The problem: Retype, word for word, every line of the records below starting at the one that contains "character | mean |" and ending at the one that contains "An Entity represents"; include both of those lines and nothing more.

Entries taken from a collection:
++++++++++
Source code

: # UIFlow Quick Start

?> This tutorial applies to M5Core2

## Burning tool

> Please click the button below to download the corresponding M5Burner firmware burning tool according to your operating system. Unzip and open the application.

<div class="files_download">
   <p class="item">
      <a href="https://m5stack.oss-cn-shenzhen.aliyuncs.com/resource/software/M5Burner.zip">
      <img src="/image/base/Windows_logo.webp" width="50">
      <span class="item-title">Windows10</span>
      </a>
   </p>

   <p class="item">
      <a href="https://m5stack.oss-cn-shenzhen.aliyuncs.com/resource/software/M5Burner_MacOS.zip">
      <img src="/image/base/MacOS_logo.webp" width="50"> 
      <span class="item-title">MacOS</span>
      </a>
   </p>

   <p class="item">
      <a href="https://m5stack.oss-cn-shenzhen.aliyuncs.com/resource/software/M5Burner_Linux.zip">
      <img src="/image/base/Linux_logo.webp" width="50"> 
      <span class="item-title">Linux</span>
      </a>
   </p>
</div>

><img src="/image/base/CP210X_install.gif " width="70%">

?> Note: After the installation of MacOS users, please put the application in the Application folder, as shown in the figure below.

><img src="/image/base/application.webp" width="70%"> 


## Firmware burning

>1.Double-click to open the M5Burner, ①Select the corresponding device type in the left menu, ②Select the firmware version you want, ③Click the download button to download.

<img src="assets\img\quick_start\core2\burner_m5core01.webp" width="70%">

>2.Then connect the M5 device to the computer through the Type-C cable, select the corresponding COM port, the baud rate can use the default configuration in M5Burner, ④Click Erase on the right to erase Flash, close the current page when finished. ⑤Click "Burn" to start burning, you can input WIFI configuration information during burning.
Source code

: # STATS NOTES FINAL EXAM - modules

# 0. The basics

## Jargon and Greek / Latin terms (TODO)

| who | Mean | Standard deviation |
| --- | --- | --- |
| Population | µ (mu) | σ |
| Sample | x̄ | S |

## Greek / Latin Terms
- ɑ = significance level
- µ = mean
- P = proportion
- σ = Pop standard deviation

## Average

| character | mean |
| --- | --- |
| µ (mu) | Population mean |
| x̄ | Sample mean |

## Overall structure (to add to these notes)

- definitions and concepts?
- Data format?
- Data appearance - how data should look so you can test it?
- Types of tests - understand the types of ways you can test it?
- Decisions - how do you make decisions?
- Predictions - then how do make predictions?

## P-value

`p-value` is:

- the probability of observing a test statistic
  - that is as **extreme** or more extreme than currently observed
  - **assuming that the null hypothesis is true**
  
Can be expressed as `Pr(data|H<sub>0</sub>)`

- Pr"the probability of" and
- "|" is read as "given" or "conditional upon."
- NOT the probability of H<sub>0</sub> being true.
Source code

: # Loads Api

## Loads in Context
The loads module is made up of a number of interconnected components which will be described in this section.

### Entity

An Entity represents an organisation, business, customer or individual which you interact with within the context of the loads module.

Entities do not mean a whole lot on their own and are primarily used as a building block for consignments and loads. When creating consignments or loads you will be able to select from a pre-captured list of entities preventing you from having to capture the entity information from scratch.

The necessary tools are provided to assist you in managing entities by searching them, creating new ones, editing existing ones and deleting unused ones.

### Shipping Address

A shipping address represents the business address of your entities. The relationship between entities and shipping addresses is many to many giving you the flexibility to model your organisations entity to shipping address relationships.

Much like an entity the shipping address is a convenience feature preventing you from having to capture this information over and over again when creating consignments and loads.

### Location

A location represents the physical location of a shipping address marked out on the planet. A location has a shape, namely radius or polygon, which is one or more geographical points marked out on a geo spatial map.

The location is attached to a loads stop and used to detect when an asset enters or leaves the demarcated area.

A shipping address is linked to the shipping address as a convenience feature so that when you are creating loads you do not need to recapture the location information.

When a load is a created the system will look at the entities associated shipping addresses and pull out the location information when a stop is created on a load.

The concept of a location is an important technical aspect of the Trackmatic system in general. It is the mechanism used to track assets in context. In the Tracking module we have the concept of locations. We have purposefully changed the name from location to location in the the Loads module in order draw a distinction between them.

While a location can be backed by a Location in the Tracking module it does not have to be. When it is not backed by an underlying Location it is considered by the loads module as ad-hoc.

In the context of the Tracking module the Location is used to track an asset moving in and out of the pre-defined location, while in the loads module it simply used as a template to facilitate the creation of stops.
++++++++++
Response area:
| character | mean |
| --- | --- |
| µ (mu) | Population mean |
| x̄ | Sample mean |

## Overall structure (to add to these notes)

- definitions and concepts?
- Data format?
- Data appearance - how data should look so you can test it?
- Types of tests - understand the types of ways you can test it?
- Decisions - how do you make decisions?
- Predictions - then how do make predictions?

## P-value

`p-value` is:

- the probability of observing a test statistic
  - that is as **extreme** or more extreme than currently observed
  - **assuming that the null hypothesis is true**
  
Can be expressed as `Pr(data|H<sub>0</sub>)`

- Pr"the probability of" and
- "|" is read as "given" or "conditional upon."
- NOT the probability of H<sub>0</sub> being true.
Source code

: # Loads Api

## Loads in Context
The loads module is made up of a number of interconnected components which will be described in this section.

### Entity

An Entity represents an organisation, business, customer or individual which you interact with within the context of the loads module.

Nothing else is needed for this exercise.